Top of EXTRACTED MATERIAL

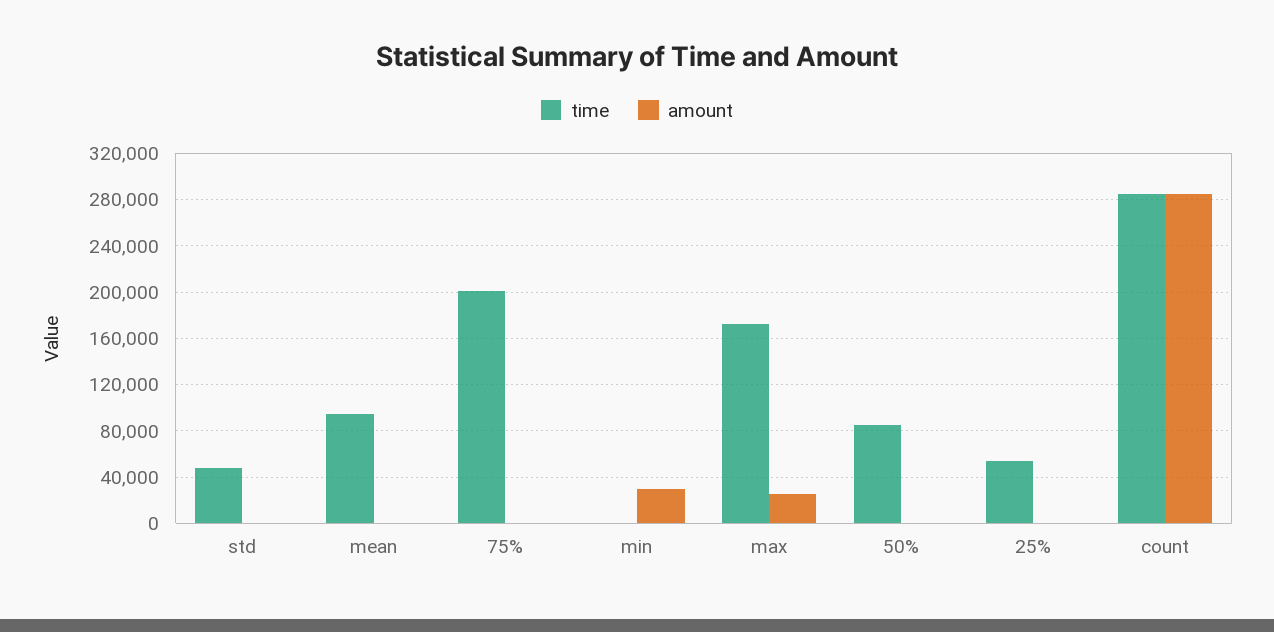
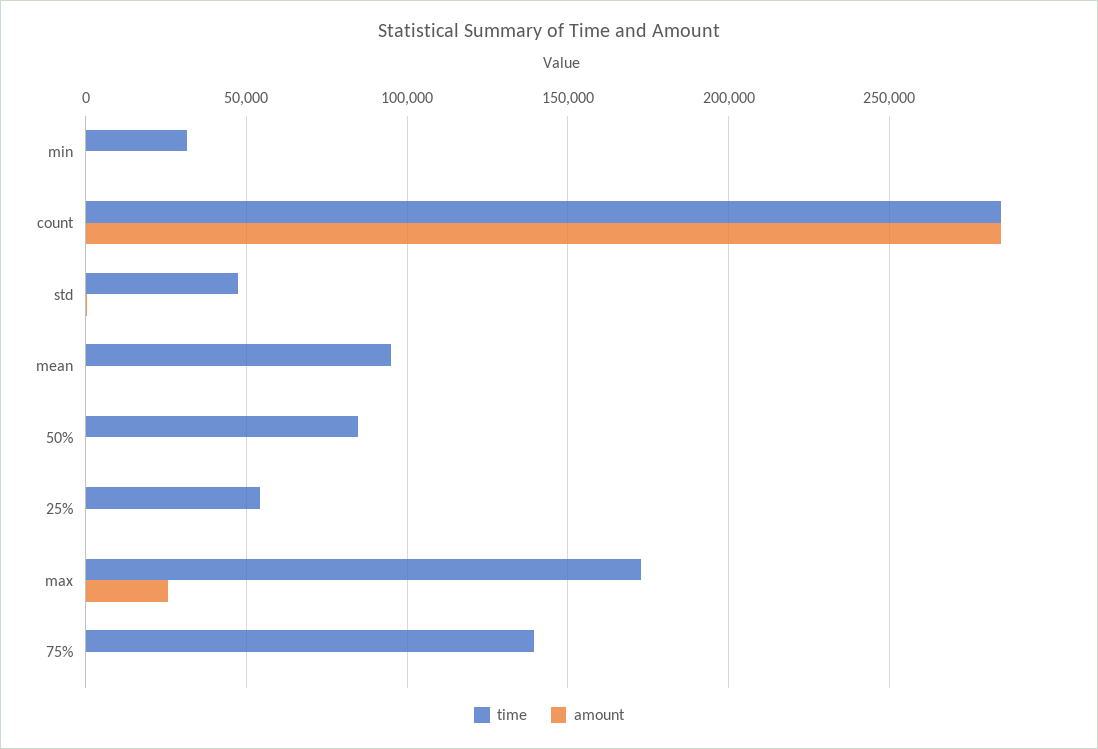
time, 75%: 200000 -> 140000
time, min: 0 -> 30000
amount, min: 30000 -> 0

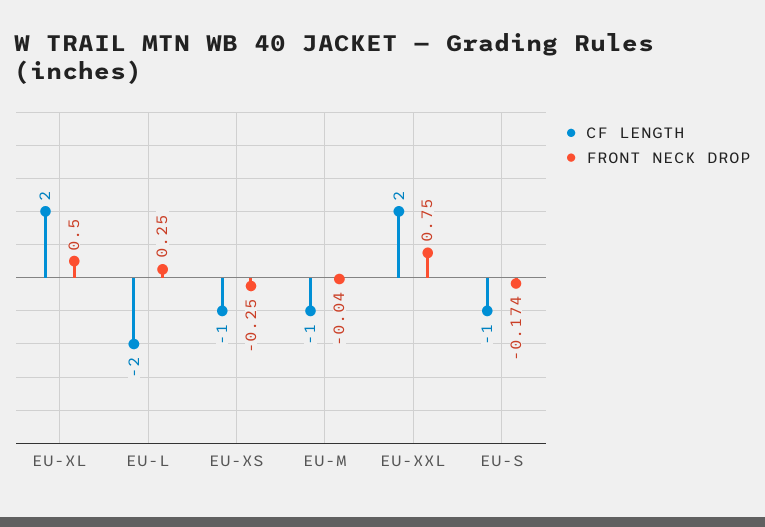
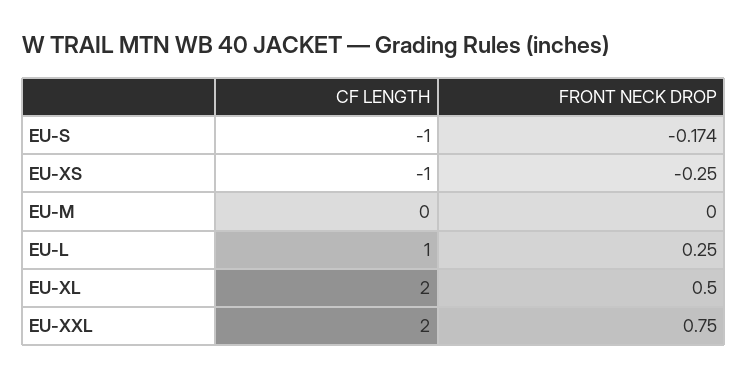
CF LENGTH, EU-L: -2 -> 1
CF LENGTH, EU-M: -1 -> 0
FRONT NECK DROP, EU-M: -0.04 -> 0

Bottom of EXTRACTED MATERIAL

▸ EXERCISE INSTRUCTIONS
Return, exactly and without additions, the lines that run from the one containing "CF LENGTH, EU-L: -2 -> 1" to the end of the material above.

▸ RESULT
CF LENGTH, EU-L: -2 -> 1
CF LENGTH, EU-M: -1 -> 0
FRONT NECK DROP, EU-M: -0.04 -> 0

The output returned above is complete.